The jail and stable are the oldest remaining county government structures in Canadian County.

==Jail Building==
Designed by noted Oklahoma architect Solomon Andrew Layton, in partnership with W. J. Riley, and built by A.C. Kreipke, the jail was designed and built between 1904 and 1907, while the stable was built between 1908 and 1913. The jail is an example of Layton's early Oklahoma work, and features unusual Italian Renaissance characteristics for a utilitarian building like a county incarceration facility. It is the only public building that Layton designed in El Reno which is still standing; it is also the oldest intact county government building in Canadian County. (Note: Solomon Andrew Layton (1864 - 1943), was a native of Iowa who began his architectural career in Denver, Colorado in 1877. He moved to El Reno, in what was then Oklahoma Territory, where he partnered with W. J. Riley and first designed the Canadian County Courthouse in 1903. After completing the county courthouse design, they began designing the new county jail. The jail building was considered quite modern for its time. It had cells to hold 24 prisoners (all male), a women's ward, a separate detention room for boys, and offices for the sheriff's department.)

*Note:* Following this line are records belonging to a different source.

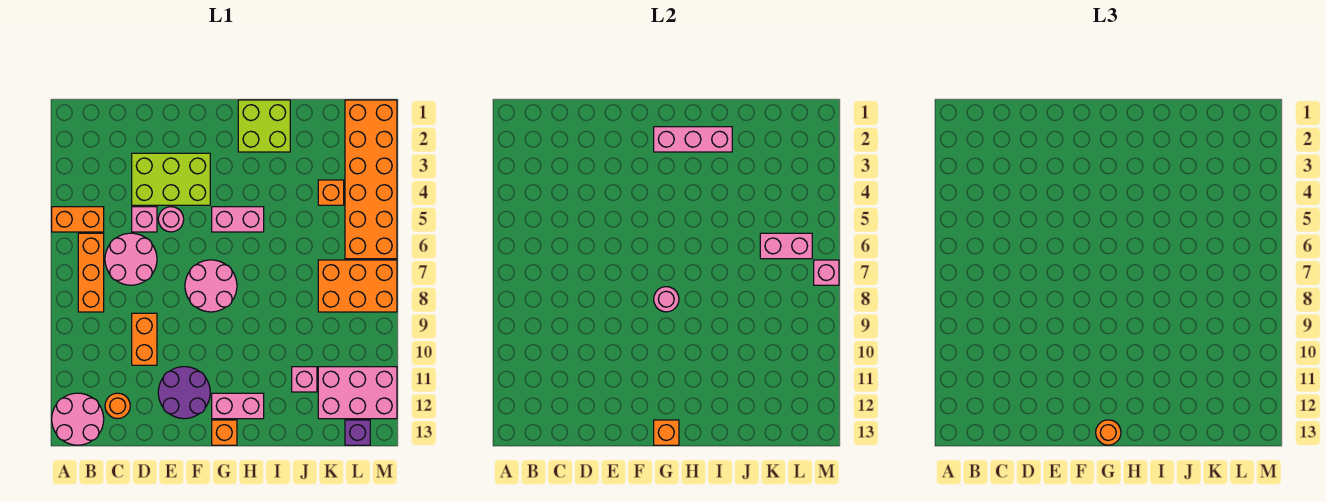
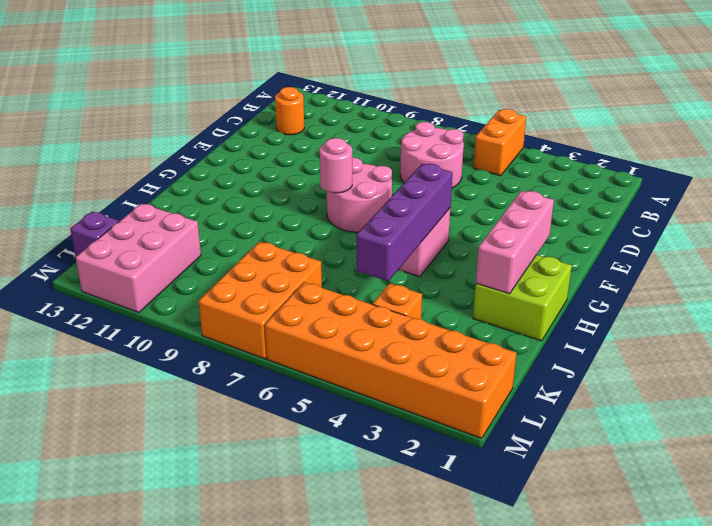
purple 1x4 brick [357,164,453,281] -> none
none -> pink 2x2 round brick [52,393,104,445]
none -> orange 1x3 brick [78,233,104,312]
none -> lime 2x3 brick [132,153,210,205]

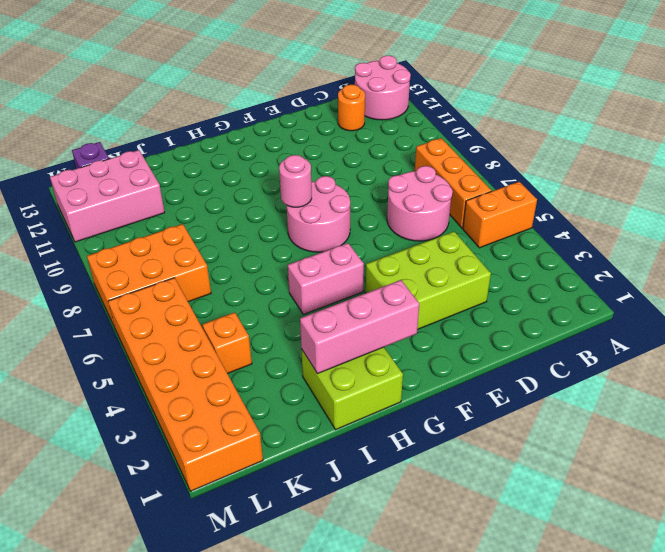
none -> pink 1x1 brick [132,207,157,232]
none -> orange 1x2 brick [132,313,157,365]
none -> pink 1x1 round brick [158,207,184,232]

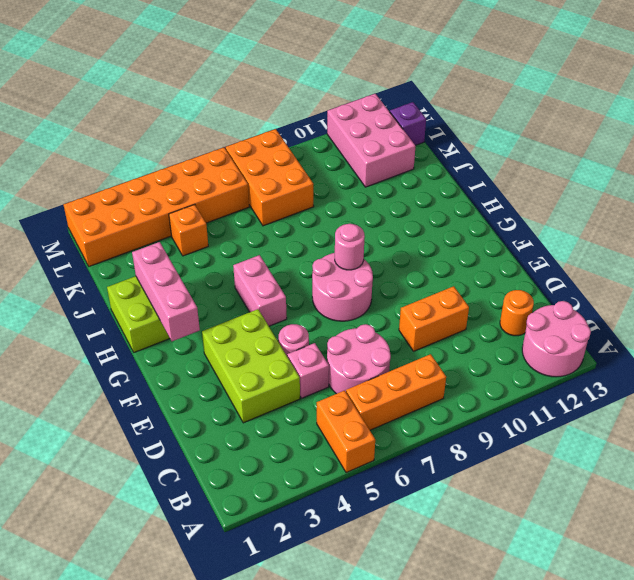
none -> purple 2x2 round brick [158,367,210,419]
none -> pink 1x2 brick [212,393,264,419]
none -> orange 1x1 brick [212,420,237,445]

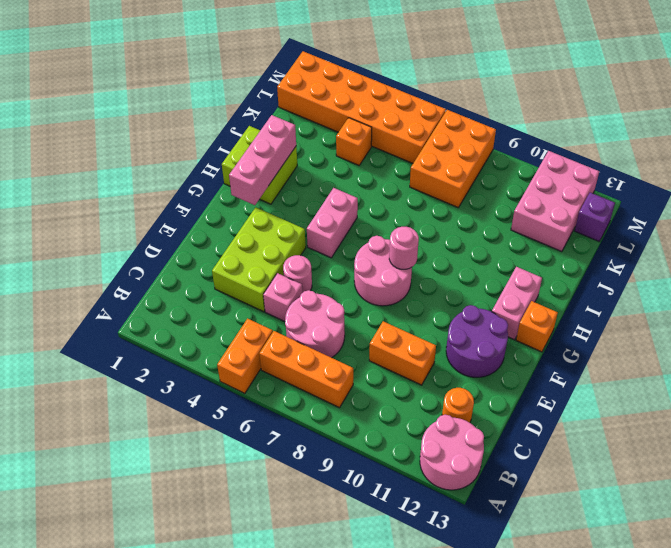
none -> pink 1x1 brick [292,367,317,392]
none -> orange 1x1 brick [654,420,679,445]
none -> pink 1x2 brick [760,233,812,259]

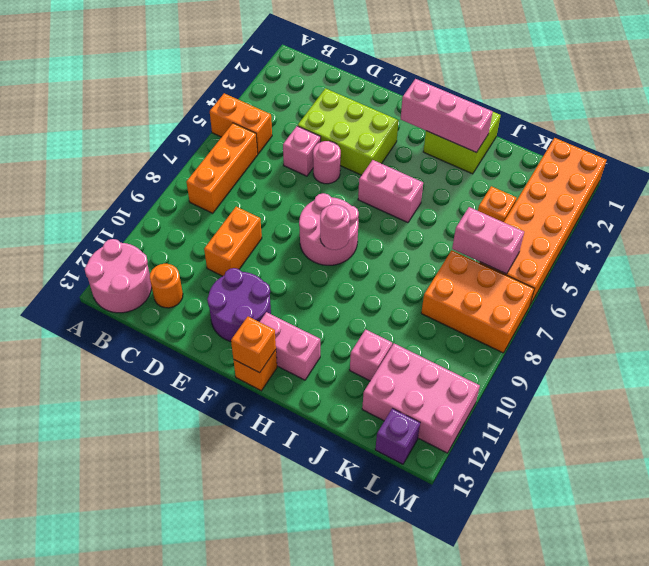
none -> pink 2x2 round brick [105,233,157,285]
none -> pink 1x1 brick [814,260,839,285]
none -> orange 1x1 round brick [1096,420,1121,445]

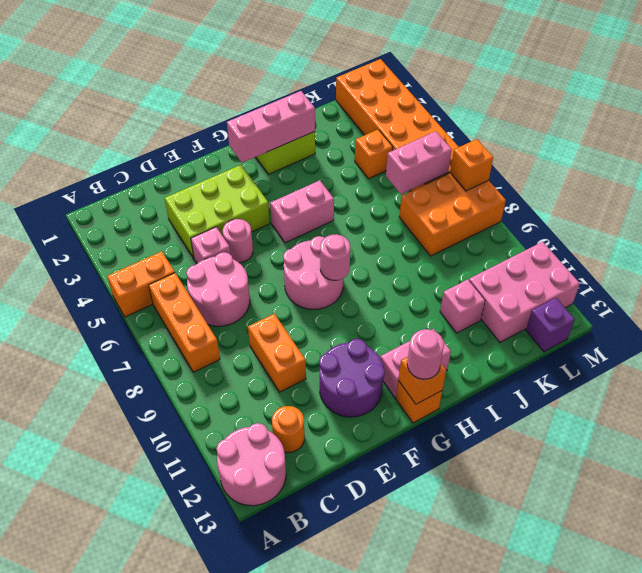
pink 1x1 round brick [407,329,444,379] -> orange 1x1 round brick [1096,420,1121,445]
orange 1x1 brick [450,139,493,191] -> pink 1x1 brick [814,260,839,285]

===Jail description - exterior===
The jail is a two-story, masonry building that has a symmetrical, T-shaped floor plan, about 47 feet by 58 feet. The exterior walls have alternating horizontal bands of rustic faces and smooth wide surfaces. These are interrupted by the vertical openings of windows and doors. The banded walls appear to rest on a base of smooth stone that terminates about 4 feet above grade with a water table. The west elevation is the front of the building. The main entrance has two doors, with a Doric column at each side, topped with a pediment and entablature. The other major wall openings contain tall, wood-framed windows. Except for the windows flanking the main entrance, the windows are covered with iron bars and red-painted screens. The upper windows contain diagonal muntins.

A single brick chimney penetrates the roof, which is covered with composition shingles. Inspection of the chimney about the time of the NRHP application showed that it needed unspecified repairs.

Several alterations have been made during the building's history. For example, air-conditioning units project from three of the windows. A structure
added during the 1970s connected the jail with an existing building described as a carriage house (sic). (Note: The "carriage house" was almost certainly the building now known as the Stable - Ed.) The additional structure was removed in 1991, and the door that connected it to the jail was filled with concrete blocks. Another exterior addition, providing more office space, was constructed along the east wall between 1954 and 1960. It connected the jail to the stable. This addition was also removed in 1991.

==Jail closure==
The Oklahoma State Health Department ordered Canadian County officials to close the upper floor jail cells in October, 1982, because the building did not have a fire escape. The first floor of the building was allowed to remain open until a new jail facility could be finished. Part of the old jail was used for county offices until October 1986, and was then used to store guns, alcohol and drugs confiscated by county deputies.